‘It’s no surprise’: Manchester university professor brands Type 2 diabetes a worldwide epidemic

Soaring levels of Type 2 diabetes is a result of an ‘epidemic across the world’ according to a leading University of Manchester professor.
According to a recent study, the number of people under the age of 40 suffering with Type 2 diabetes rose from 5% in 1991 to 12% in 2010.
Professor Andrew Boulton, Professor of Medicine at the University of Manchester, said obesity is far and away the biggest factor in the increase.
He said: “It’s no real surprise this is happening when right across the country there is decreased levels of exercise and an increase in BMI.
“Children need to exercise and diet sensibly to significantly reduce the chances of developing Type 2 diabetes.”
According to Diabetes UK, Type 2 diabetes develops when the body cannot make enough insulin.
The disease usually appears in people over the age of 40, but as recent figures show, it is now becoming more common in children, adolescents and young people of all ethnicities.

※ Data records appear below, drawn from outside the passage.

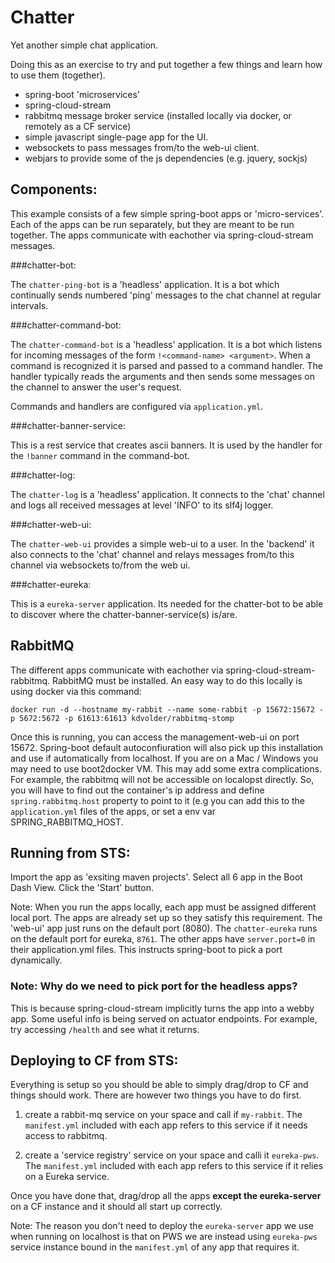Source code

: Chatter
=======

Yet another simple chat application.

Doing this as an exercise to try and put together a few things and learn how to
use them (together).

 - spring-boot 'microservices'
 - spring-cloud-stream
 - rabbitmq message broker service (installed locally via docker, or remotely as a CF service)
 - simple javascript single-page app for the UI.
 - websockets to pass messages from/to the web-ui client.
 - webjars to provide some of the js dependencies (e.g. jquery, sockjs)
  
Components:
-----------

This example consists of a few simple spring-boot apps or 'micro-services'. Each of the
apps can be run separately, but they are meant to be run together. The apps communicate
with eachother via spring-cloud-stream messages.

###chatter-bot:

The `chatter-ping-bot` is a 'headless' application. It is a bot which continually sends
numbered 'ping' messages to the chat channel at regular intervals.

###chatter-command-bot:

The `chatter-command-bot` is a 'headless' application. It is a bot which listens for 
incoming messages of the form `!<command-name> <argument>`. When a command is recognized
it is parsed and passed to a command handler. The handler typically reads the arguments
and then sends some messages on the channel to answer the user's request.

Commands and handlers are configured via `application.yml`.

###chatter-banner-service:

This is a rest service that creates ascii banners. It is used by the handler for the `!banner` command
in the command-bot.

###chatter-log:

The `chatter-log` is a 'headless' application. It connects to the 'chat' channel 
and logs all received messages at level 'INFO' to its slf4j logger.

###chatter-web-ui:

The `chatter-web-ui` provides a simple web-ui to a user. In the 'backend' it 
also connects to the 'chat' channel and relays messages from/to this channel 
via websockets to/from the web ui.

###chatter-eureka:

This is a `eureka-server` application. Its needed for the chatter-bot to be able
to discover where the chatter-banner-service(s) is/are.

RabbitMQ
--------

The different apps communicate with eachother via spring-cloud-stream-rabbitmq. RabbitMQ must be installed.
An easy way to do this locally is using docker via this command:

    docker run -d --hostname my-rabbit --name some-rabbit -p 15672:15672 -p 5672:5672 -p 61613:61613 kdvolder/rabbitmq-stomp

Once this is running, you can access the management-web-ui on port 15672. Spring-boot default autoconfiuration will 
also pick up this installation and use if automatically from localhost. If you are on a Mac / Windows you may need 
to use boot2docker VM. This may add some extra complications. For example, the rabbitmq will not be accessible on localopst directly. So, you will have to  find out the container's ip address and define `spring.rabbitmq.host` property to point to it (e.g you can add this to the `application.yml` files of the apps, or set a env var SPRING_RABBITMQ_HOST.

Running from STS:
-----------------

Import the app as 'exsiting maven projects'. Select all 6 app in the Boot Dash View. Click the 'Start' button.

Note: When you run the apps locally, each app must be assigned different local
port.  The apps are already set up so they satisfy this requirement. The 'web-ui' app just runs on the default port (8080).
The `chatter-eureka` runs on the default port for eureka, `8761`. The other apps have `server.port=0` in their application.yml files. This instructs spring-boot to pick a port dynamically.

### Note: Why do we need to pick port for the headless apps? 

This is because spring-cloud-stream implicitly turns the app into a webby app. Some useful info is being served on actuator endpoints. For example, try accessing `/health` and see what it returns.

Deploying to CF from STS:
-------------------------

Everything is setup so you should be able to simply drag/drop to CF and things should work. There are however two things you
have to do first.

1) create a rabbit-mq service on your space and call if `my-rabbit`. The `manifest.yml` included with each app refers to this
service if it needs access to rabbitmq.

2) create a 'service registry' service on your space and calli it `eureka-pws`. The `manifest.yml` included with each app refers to this
service if it relies on a Eureka service.

Once you have done that, drag/drop all the apps **except the eureka-server** on a CF instance and it should all start up correctly.

Note: The reason you don't need to deploy the `eureka-server` app we use when running on localhost is that on PWS we are instead
using `eureka-pws` service instance bound in the `manifest.yml` of any app that requires it.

It is the most common form of diabetes, affecting approximately 90% of sufferers – and other factors such as diet, family history and genetics can also cause its development.
Professor Boulton added: “It’s very difficult to stop this happening when schools don’t do a lot of sport anymore. 
“Labour under Tony Blair tried to tackle the problem but they faced resistance. More certainly needs to be done.”
The study, which was published in the journal Diabetes, Obesity and Metabolism, tracked patients who were newly diagnosed with the disease between 1991 and 2010.
The journal’s editor Professor Richard Donnell said: “This is an important study which highlights the continued rise of Type 2 diabetes as a major public health challenge for the UK. 
“The results are likely to mirror similar trends in other European countries.”